++++ Source passage ++++

Let x metres be the side of the square, so 4x metres are the total amount of wire used for the square (with $0 ≤ 4 x ≤ 20 ⇒ 0 ≤ x ≤ 5 )$ For the equilateral triangle 20−4x metres of wire remains, and the side will be $\frac{20 − 4 x}{ 3}$

Given the side l of an equilateral triangle, the height is, using Pitagora's theorem, $h = \frac{l}{ 2} \sqrt 3$ so the area of the triangle is:

$A = l ⋅ \frac{l}{ 2} \sqrt 3 ⋅ \frac1 2 = l^ 2 \frac{ {\sqrt3}}{4}$

$( A = \frac{b ⋅ h} 2 )$

So the total area is:

$A=x^2+(\frac{20-4x}{3})^2 \frac{\sqrt{3}}{4}\\ A'= 2x+ \frac{\sqrt{3}}{4}*\frac{1}{9}*20(20-4x)*(-4)\\ A'=2x-2\frac{\sqrt{3}}{9}(20-4x)\\ A' > 0 \space if\\ 2x-2\frac{\sqrt{3}}{9}(20-4x) > 0 \implies 18x-40\sqrt{3}+8\sqrt{3}>0 \\ x> \frac{20*3(3\sqrt{3}-4)}{81-48}\\ x> \frac{20}{11}(3\sqrt{3}-4)= \bar{x}\\$

So our function Area is decreasing in $[ 0 , \bar{x} )$ and growing in $( \bar{x}, 5]$ and so the point $( \bar{ x} , A ( \bar{x} ) )$ is a minimum of the function. The conclusion is that maximum (absolute maximum) is in one of the two sides of the interval of the definition of x, 0 or 5.

If  $x = 0$ the value of area will be: $A = 100 \frac{√ 3}{ 9} ≅ 19 . 2$

If $x = 5$  the value of the area will be: $A = 25$ , that is greater than the other value.

Therefore

a. Minimum = 19.2

b. Maximum = 25

++++

Goal: Copy the part of the wire-area solution that opens with the words containing "So our function Area is" and closes with "of x, 0 or 5.", swapping "growing" out for "increasing".

++++ Listing ++++

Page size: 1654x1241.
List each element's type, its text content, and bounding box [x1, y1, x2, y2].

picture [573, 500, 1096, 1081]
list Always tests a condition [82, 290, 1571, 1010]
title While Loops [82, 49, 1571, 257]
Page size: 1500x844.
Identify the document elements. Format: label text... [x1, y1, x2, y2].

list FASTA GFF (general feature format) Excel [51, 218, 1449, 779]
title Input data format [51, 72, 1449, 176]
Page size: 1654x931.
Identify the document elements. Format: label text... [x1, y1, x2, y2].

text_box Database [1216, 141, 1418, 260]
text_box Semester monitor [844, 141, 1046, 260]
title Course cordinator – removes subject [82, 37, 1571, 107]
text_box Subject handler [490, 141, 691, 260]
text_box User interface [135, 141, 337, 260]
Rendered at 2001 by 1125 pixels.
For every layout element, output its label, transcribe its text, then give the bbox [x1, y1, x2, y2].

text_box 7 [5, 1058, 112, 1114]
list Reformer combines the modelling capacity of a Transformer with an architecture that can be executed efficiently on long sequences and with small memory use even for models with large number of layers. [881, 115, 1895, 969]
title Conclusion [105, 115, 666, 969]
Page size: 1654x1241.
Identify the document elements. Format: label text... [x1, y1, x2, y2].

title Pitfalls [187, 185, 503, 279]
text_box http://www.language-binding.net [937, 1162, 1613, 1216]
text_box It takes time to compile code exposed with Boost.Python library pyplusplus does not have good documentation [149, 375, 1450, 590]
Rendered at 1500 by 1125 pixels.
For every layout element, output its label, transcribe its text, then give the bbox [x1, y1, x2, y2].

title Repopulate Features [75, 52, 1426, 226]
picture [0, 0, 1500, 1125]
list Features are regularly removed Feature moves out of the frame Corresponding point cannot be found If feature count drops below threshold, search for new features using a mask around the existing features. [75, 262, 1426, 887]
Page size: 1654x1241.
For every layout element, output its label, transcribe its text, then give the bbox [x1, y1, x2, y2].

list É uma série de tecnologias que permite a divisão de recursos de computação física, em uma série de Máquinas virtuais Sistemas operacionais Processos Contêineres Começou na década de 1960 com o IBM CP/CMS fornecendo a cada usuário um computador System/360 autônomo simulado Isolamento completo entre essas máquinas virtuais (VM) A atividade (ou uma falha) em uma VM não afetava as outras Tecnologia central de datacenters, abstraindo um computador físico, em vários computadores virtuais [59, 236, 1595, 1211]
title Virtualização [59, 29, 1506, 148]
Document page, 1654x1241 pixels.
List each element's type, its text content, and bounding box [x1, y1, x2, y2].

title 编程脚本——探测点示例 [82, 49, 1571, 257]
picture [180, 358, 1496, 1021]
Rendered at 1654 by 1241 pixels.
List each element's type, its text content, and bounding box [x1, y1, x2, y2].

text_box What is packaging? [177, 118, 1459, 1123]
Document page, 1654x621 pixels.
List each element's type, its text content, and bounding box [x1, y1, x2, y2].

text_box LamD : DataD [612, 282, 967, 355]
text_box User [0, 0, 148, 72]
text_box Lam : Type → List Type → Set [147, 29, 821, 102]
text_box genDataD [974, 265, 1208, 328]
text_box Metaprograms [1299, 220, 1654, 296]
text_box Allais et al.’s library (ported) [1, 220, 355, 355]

++++

Correct output:
So our function Area is decreasing in $[ 0 , \bar{x} )$ and increasing in $( \bar{x}, 5]$ and so the point $( \bar{ x} , A ( \bar{x} ) )$ is a minimum of the function. The conclusion is that maximum (absolute maximum) is in one of the two sides of the interval of the definition of x, 0 or 5.